Tata Power Co. Ltd's plan to convert one of the units at its Trombay power plant on the outskirts of Mumbai from an oil-based unit to a coal-run unit has received support from a Maharashtra government committee. The committee, set up after a snag at the plant in September led to power outages across the city, has recommended the conversion be done on a priority basis. The committee was chaired by state energy secretary Ajoy Mehta.
The proposal continues to face opposition from political parties like the Shiv Sena and non-government organizations that are resisting the conversion on grounds that it would add to pollution levels.
Tata Power's Trombay power plant has a total capacity of 1,580 megawatts (MW). On 2 September, a 500MW unit developed a snag, after another 250MW unit had been shut for maintenance. This lead to power outages across the city.

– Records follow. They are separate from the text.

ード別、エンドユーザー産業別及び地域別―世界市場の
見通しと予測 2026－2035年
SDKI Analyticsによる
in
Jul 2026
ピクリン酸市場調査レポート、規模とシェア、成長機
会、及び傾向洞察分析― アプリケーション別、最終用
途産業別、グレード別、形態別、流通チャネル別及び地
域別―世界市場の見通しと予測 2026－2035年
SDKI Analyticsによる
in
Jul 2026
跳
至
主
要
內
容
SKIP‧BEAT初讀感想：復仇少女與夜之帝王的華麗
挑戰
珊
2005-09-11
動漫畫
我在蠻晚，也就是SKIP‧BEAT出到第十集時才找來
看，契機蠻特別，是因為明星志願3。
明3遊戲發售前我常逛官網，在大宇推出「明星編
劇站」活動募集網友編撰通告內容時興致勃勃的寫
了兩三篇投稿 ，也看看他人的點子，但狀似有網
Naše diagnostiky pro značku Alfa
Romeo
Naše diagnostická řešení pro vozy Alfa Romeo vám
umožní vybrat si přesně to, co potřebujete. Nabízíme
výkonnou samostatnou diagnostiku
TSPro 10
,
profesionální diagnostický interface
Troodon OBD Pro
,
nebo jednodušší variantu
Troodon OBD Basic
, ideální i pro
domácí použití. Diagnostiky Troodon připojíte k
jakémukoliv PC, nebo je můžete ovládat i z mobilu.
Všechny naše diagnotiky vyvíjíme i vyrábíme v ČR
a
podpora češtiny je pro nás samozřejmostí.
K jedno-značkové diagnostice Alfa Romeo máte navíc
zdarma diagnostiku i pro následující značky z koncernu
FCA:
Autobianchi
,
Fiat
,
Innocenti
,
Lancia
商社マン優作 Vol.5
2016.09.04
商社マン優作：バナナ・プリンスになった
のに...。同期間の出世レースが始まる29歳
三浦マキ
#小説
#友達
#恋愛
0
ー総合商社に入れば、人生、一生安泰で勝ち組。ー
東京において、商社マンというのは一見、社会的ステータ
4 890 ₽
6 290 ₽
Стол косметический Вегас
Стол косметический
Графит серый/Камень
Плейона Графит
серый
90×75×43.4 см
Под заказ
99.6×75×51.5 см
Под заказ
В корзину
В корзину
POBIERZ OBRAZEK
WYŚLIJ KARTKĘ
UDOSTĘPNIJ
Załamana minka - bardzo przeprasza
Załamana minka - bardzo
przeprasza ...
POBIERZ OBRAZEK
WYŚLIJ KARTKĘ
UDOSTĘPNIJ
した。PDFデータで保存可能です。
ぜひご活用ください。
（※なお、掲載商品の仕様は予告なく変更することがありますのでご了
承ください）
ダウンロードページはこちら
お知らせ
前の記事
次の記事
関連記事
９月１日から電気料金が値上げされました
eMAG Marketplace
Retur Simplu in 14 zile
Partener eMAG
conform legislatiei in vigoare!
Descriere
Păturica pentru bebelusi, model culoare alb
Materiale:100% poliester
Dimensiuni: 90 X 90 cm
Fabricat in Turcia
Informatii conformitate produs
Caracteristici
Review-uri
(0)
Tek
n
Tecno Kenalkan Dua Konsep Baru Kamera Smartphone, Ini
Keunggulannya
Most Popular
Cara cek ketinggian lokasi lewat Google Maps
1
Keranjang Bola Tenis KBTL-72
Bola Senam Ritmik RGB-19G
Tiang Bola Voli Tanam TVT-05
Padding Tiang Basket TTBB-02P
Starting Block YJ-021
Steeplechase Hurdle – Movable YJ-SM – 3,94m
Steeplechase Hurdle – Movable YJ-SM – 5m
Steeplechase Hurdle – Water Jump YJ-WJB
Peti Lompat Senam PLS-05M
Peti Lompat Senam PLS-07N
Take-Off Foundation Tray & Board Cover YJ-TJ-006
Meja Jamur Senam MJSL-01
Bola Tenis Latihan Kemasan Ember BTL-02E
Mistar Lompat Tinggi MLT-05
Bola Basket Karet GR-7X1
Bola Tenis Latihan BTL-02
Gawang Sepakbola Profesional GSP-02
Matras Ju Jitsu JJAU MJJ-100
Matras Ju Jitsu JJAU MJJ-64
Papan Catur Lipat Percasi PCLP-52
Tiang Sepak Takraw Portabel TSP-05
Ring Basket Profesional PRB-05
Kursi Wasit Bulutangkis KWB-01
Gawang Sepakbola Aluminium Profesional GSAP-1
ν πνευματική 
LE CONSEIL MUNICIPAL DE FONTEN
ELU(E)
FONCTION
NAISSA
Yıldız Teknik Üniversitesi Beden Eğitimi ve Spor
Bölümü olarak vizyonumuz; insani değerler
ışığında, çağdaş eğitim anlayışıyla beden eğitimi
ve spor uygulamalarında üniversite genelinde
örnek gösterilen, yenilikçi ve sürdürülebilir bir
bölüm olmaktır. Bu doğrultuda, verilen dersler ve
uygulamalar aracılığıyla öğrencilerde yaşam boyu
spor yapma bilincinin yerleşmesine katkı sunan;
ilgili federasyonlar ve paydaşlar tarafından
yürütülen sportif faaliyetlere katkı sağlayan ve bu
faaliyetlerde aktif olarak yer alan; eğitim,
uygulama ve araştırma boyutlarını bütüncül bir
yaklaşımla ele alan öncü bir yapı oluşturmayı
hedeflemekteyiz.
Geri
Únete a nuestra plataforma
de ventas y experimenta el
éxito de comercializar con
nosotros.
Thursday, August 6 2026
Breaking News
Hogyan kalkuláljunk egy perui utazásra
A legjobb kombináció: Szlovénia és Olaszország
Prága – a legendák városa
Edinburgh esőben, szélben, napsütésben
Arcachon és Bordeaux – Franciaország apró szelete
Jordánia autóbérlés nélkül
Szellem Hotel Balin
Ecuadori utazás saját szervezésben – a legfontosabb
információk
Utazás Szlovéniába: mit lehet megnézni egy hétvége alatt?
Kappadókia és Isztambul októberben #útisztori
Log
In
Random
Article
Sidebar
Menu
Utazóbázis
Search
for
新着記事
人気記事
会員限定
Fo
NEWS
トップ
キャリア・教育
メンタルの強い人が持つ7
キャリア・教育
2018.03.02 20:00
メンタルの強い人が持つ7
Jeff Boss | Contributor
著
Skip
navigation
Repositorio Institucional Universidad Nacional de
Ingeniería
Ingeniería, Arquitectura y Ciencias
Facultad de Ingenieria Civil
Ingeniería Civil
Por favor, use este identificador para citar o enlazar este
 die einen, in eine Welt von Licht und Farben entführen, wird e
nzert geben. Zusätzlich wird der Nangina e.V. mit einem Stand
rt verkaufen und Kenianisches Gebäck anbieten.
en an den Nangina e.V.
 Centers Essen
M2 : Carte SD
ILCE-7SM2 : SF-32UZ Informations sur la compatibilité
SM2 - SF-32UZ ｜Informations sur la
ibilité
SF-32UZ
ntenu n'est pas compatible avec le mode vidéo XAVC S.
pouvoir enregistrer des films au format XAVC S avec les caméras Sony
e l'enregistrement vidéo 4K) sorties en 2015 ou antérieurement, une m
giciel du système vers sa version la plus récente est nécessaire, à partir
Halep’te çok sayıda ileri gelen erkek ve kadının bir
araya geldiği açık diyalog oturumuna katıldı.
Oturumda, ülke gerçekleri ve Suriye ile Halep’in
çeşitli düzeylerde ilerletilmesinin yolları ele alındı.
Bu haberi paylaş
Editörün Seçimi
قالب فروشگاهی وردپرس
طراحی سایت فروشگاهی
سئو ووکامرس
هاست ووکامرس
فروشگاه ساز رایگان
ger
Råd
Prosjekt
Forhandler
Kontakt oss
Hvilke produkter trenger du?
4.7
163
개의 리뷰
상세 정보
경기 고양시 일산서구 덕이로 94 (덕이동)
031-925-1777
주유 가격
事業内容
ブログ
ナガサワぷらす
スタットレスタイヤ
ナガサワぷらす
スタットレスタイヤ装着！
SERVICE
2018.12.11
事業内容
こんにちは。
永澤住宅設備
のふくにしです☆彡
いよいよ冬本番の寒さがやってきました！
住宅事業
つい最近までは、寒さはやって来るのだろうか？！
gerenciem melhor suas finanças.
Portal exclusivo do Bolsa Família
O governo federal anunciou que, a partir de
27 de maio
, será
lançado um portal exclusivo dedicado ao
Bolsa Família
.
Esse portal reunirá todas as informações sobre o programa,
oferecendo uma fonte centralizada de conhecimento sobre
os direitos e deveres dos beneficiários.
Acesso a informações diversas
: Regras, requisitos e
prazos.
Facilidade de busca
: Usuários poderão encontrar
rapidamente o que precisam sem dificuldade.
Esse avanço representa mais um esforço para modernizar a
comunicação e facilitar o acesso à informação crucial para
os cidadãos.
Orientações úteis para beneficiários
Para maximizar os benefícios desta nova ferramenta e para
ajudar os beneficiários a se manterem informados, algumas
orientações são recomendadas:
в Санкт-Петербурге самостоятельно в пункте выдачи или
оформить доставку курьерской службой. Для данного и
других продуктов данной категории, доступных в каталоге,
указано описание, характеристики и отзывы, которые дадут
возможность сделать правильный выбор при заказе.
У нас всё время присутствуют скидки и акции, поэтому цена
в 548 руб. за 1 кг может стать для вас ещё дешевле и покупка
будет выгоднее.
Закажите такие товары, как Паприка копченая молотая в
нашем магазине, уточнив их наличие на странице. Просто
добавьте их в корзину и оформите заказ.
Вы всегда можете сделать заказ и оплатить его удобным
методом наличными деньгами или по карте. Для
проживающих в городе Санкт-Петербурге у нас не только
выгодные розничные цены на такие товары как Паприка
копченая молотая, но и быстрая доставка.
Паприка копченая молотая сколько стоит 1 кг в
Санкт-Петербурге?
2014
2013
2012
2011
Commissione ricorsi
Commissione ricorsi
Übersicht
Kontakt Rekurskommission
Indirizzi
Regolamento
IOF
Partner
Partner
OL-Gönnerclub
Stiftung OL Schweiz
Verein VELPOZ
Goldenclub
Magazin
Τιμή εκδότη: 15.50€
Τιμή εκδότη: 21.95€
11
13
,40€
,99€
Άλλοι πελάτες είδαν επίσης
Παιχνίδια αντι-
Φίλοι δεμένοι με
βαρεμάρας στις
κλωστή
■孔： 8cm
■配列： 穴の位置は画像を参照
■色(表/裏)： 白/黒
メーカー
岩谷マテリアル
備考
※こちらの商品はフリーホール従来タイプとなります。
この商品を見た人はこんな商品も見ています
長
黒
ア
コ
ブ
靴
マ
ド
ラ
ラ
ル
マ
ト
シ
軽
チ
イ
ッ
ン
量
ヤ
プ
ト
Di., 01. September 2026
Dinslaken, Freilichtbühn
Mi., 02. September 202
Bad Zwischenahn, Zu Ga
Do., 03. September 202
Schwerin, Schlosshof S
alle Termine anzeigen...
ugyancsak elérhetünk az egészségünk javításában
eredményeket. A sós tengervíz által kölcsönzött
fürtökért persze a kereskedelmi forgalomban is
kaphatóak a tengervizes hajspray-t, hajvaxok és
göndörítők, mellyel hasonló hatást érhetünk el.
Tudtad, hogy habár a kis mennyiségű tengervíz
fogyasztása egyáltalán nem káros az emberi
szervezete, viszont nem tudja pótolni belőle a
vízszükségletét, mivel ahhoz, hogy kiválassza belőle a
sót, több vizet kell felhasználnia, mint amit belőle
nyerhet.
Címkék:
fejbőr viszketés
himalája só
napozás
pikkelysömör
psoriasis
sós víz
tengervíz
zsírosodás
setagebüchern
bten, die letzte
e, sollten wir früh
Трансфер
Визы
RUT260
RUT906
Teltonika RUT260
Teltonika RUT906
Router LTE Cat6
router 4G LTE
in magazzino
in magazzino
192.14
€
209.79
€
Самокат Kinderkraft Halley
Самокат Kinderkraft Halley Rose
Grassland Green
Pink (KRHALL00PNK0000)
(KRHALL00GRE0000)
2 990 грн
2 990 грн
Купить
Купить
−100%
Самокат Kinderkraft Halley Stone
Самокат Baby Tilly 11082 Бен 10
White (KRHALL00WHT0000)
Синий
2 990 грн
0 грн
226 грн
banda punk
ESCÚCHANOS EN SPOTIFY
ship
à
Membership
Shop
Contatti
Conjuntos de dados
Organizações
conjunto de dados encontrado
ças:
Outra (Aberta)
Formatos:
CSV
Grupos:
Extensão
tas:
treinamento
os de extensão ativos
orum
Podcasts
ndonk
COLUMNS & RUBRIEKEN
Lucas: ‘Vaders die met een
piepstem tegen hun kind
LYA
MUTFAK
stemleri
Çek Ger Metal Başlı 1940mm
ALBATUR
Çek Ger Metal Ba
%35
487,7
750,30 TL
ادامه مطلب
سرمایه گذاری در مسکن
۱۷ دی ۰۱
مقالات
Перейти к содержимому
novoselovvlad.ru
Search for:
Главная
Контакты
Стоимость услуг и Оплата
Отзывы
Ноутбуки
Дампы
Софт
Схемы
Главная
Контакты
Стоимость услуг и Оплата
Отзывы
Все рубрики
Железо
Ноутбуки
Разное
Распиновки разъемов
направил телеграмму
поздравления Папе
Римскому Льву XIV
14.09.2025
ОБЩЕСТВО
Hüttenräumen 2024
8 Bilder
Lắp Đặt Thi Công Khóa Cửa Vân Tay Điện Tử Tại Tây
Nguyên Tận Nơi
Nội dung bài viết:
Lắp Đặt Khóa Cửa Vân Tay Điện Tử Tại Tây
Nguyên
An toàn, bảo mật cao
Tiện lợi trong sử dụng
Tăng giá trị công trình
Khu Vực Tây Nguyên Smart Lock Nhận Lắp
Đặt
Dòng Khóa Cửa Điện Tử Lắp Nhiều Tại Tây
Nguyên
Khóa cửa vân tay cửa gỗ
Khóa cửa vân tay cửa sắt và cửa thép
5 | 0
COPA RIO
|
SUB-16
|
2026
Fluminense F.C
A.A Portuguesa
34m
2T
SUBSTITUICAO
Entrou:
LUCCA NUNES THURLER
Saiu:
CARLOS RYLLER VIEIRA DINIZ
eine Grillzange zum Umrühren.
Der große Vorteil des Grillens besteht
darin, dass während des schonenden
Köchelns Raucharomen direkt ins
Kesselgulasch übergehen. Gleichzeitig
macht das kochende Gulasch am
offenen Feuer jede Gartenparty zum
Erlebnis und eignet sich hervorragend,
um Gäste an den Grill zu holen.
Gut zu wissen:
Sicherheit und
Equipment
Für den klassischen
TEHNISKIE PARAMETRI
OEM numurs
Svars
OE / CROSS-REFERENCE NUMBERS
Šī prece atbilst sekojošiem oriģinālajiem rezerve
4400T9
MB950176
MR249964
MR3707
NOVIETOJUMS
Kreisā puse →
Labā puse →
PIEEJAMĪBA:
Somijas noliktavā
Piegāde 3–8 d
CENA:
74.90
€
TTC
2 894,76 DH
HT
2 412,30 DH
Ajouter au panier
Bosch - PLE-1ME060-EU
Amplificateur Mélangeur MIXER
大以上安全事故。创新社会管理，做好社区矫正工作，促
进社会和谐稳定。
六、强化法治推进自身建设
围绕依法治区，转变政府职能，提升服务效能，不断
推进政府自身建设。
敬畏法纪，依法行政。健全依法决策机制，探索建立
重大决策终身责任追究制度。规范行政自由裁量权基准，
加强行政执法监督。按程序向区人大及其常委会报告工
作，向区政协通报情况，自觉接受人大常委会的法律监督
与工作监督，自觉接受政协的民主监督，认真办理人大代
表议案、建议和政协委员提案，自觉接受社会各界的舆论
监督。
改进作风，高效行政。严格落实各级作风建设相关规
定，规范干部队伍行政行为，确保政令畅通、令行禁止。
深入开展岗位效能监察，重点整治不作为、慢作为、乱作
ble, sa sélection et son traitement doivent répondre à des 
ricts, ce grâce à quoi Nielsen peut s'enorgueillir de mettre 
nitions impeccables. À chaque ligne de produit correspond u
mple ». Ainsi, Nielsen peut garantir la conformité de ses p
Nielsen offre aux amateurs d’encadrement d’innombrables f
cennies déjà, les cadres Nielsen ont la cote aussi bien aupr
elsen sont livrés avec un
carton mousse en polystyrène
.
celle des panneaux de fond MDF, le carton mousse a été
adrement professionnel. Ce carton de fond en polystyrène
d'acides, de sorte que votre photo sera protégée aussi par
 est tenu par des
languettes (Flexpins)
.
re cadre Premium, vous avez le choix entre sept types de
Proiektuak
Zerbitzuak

Tata Power reduced supplies, increased generation at its hydro power units and activated a 500MW oil-based unit, which had been on standby. However, the power generated using liquid fuel such as furnace oil, diesel and naphtha costs Rs.12-14 per unit, compared with the Rs.2-4 per unit cost of coal-based power.
This led to a dispute between Tata Power and BEST (Brihanmumbai Electric Supply and Transport), which distributes power between Colaba and Nariman Point in South and Mahim and Sion in the North, over who would pay for the higher cost. It is this unit that Tata Power now wants to run on coal.
In its report, the government committee recommends that in order to avoid such situations in the future, "urgent steps should be taken for conversion of Unit 6 from oil based to coal one." However, the Shiv Sena, which was in opposition then, and various non-governmental organizations continue to oppose the proposed conversion. They claim that the eastern suburbs are already among the most polluted parts of the city. Conversion of Tata Power's power plant from oil to coal will add to the pollution levels, they claim.
"We joining the government doesn't change the situation on ground, so our opposition for such conversion will continue and if government is serious about solving Mumbai's power woes then it should come out with policies which will increase installation of rooftop solar panels on large residential, commercial and educational buildings in city," said Arvind Sawant, a Sena member of parliament and spokesman.
Environmental activist and trustee of the Conservation Action Trust, Debi Goenka, said Tata Power received permission to start work on the unit in the mid-1980s only after it submitted an affidavit to the Bombay high court that the unit will run either on oil or gas and coal would not be used to fuel it. "...now, Tata Power wants to go back on its word for short-term commercial gains, which is not in the interest of city," said Goenka.
The management of Tata Power countered these concerns by saying it has environmental clearance for the proposed conversion. "We already have environmental clearance in place for such conversion, but we want political consensus before we start work as we don't want to impose on the people of the city," said Tata Power's managing director Anil Sardana in a media briefing after the 2 September outage. Goenka said the environment clearance had been challenged before the National Green Tribunal. A hearing is scheduled for 22 January.
"Considering liquid fuel based power is very costly and there are constraints on bringing power in Mumbai from outside, conversion on coal of unit 6 is the only option," said Ashok Pendse, an independent power sector analyst, adding that the Sena's suggestion to use solar power was impractical.
"On an average to generate 1MW of power one needs five acres of land; even if we use Mumbai's rooftop potential to fullest, generating 500MW of power won't be possible," he said.